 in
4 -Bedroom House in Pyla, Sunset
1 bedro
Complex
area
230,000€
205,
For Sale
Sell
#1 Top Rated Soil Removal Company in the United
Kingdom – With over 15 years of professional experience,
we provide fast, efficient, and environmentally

···

**WHAT THE EXERCISE ASKS**:
Write out each line exactly, starting with the line that contains "4 -Bedroom House in Pyla, Sunset" and stopping after the last line of the data.

**RESPONSE**:
4 -Bedroom House in Pyla, Sunset
1 bedro
Complex
area
230,000€
205,
For Sale
Sell
#1 Top Rated Soil Removal Company in the United
Kingdom – With over 15 years of professional experience,
we provide fast, efficient, and environmentally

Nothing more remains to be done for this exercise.